If this is creating a bottleneck, you should use a MOJO (or POJO) model for row-wise scoring instead of a model loaded into memory in the H2O cluster. This is what the MOJO/POJOs model format is designed for -- fast scoring without the need to convert between R data.frame and H2OFrame and also does not require running an H2O cluster. You can skip R altogether here.
Alternatively, if your pipeline requires R, you can still use the MOJO/POJO model from R via the h2o.predict_json()
function; it just requires you to convert your 1-row data.frame to a JSON string. That might alleviate the bottleneck somewhat, though the straight Java with MOJO/POJO model scoring method (above) will be the fastest.

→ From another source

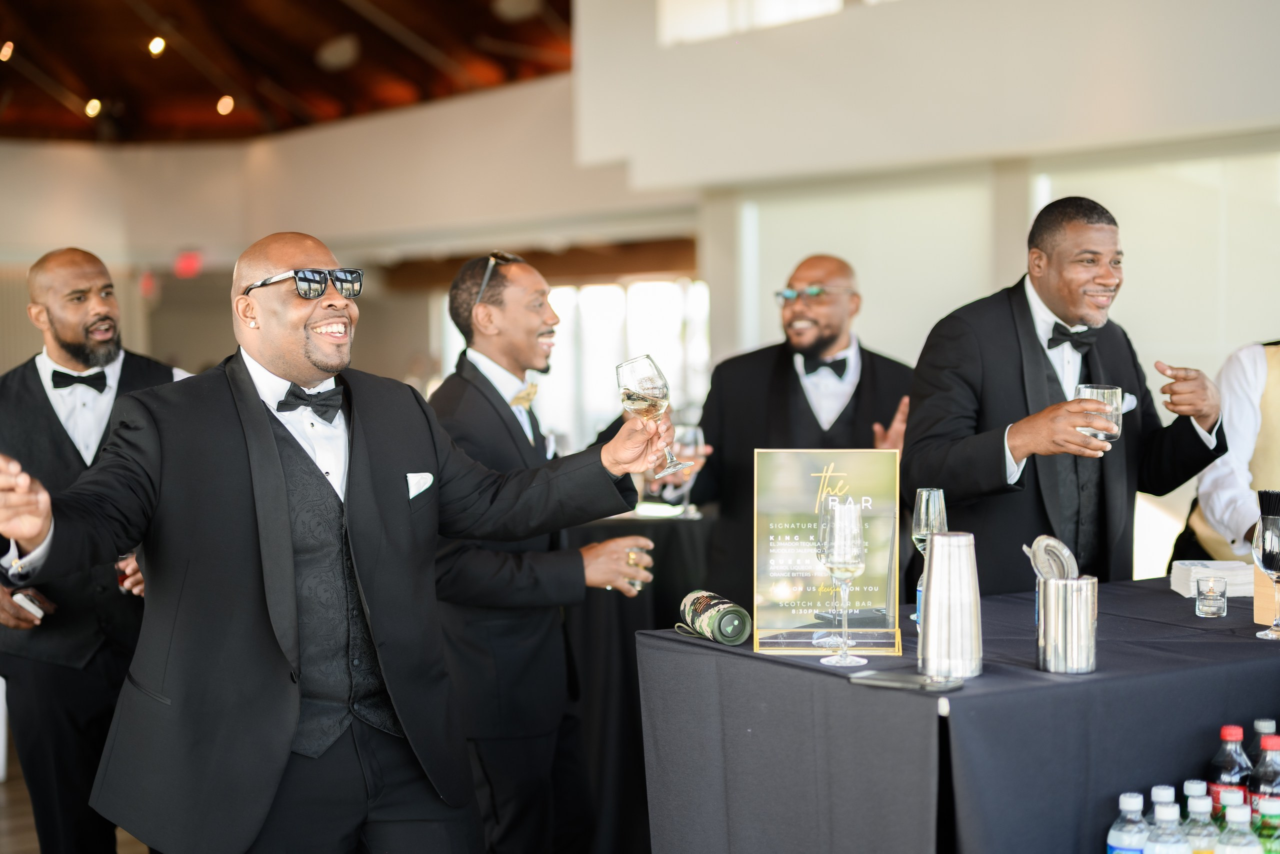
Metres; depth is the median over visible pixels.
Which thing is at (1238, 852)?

Here's an example of what this looks like using a GBM MOJO file:
library(h2o)
model_path <- "~/GBM_model_python_1473313897851_6.zip"
json <- '{"V1":1, "V2":3.0, "V3":0}'
pred <- h2o.predict_json(model = model_path, json = json)
Here's how to construct the JSON string from a 1-row data.frame:
df <- data.frame(V1 = 1, V2 = 3.0, V3 = 0)
dfstr <- sapply(1:ncol(df), function(i) paste(paste0('\"', names(df)[i], '\"'), df[1,i], sep = ':'))
json <- paste0('{', paste0(dfstr, collapse = ','), '}')